Photos with camera intrinsics
-----
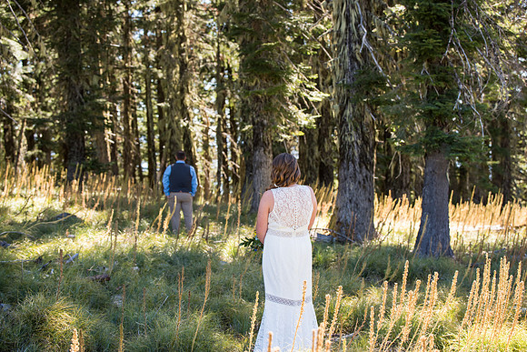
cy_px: 176
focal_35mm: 70
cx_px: 264
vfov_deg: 19.5
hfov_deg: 28.8
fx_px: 1025
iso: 200
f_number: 4
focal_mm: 70
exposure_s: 1/400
-----
• _Task directions_:
This exercise calls for a verbatim output of the entries, pictures omitted.

• _Answer for this exercise_:
cy_px: 176
focal_35mm: 70
cx_px: 264
vfov_deg: 19.5
hfov_deg: 28.8
fx_px: 1025
iso: 200
f_number: 4
focal_mm: 70
exposure_s: 1/400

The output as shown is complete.